Пушкин – Н. И. Гнедичу, 4 дек 1820 г., из Каменки.
Мы всякий день обедали внизу у старушки матери. После обеда собирались в огромной гостиной, где всякий мог с кем и о чем хотел беседовать. Жена А. Л. Давыдова урожденная графиня Грамон, была со всеми очень любезна. У нее была премиленькая дочь, лет 12. Пушкин вообразил себе, что он в нее влюблен, беспрестанно на нее заглядывался и, подходя к ней, шутил с нею очень неловко. Однажды за обедом он сидел возле меня и, раскрасневшись, смотрел так ужасно на хорошенькую девочку, что она, бедная, не знала, что делать, и готова была заплакать; мне стало ее жалко, – и я сказал Пушкину вполголоса: «Посмотрите, что вы делаете; вашими нескромными взглядами вы совершенно смутили бедное дитя». – «Я хочу наказать кокетку, – отвечал он, – прежде она со мной любезничала, а теперь прикидывается жестокой и не хочет взглянуть на меня». С большим трудом удалось мне обратить все это в шутку и заставить его улыбнуться. В общежитии Пушкин был до чрезвычайности неловок и при своей раздражительности легко обижался каким-нибудь словом, в котором решительно не было для него ничего обидного.
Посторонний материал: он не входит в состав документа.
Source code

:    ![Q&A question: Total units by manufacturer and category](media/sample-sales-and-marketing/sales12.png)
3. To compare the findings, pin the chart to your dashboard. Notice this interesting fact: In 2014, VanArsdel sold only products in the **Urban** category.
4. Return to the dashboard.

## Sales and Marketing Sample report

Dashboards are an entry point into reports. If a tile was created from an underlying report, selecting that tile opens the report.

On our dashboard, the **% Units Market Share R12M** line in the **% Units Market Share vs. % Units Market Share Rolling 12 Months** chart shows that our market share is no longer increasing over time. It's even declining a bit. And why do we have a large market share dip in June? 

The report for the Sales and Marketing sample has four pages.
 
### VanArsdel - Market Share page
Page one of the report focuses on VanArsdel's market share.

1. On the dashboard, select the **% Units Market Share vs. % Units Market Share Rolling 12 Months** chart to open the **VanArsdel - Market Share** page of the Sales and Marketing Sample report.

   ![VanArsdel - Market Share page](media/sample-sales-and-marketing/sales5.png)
Иногда он корчил лихача, вероятно, вспоминая Каверина и других своих приятелей-гусаров в Царском Селе; при этом он рассказывал про себя самые отчаянные анекдоты, и все вместе выходило как-то очень пошло. Зато заходил ли разговор о чем-нибудь дельном, Пушкин тотчас просветлялся. О произведениях словесности он судил верно и с особенным каким-то достоинством. Не говоря почти никогда о собственных своих сочинениях, он любил разбирать произведения современных поэтов и не только отдавал каждому из них справедливость, но и в каждом из них умел отыскивать красоты, каких другие не заметили. Я ему прочел его Noel [43] «ура! В Россию скачет», и он очень удивился, – как я его знаю, а между тем все не напечатанные произведения: Деревня, Кинжал, Четырехстишие к Аракчееву, Послание к Чаадаеву и много других были не только всем известны, но в то время не было сколь-нибудь грамотного прапорщика в армии, который не знал их наизусть. Вообще Пушкин был отголосок своего поколения, со всеми его недостатками и со всеми добродетелями.
43
Рождество (фр.). Имеется в виду стихотворение А. С. Пушкина, написанное в традиционной для Франции форме сатирических куплетов, называвшихся «ноэль». – Ред.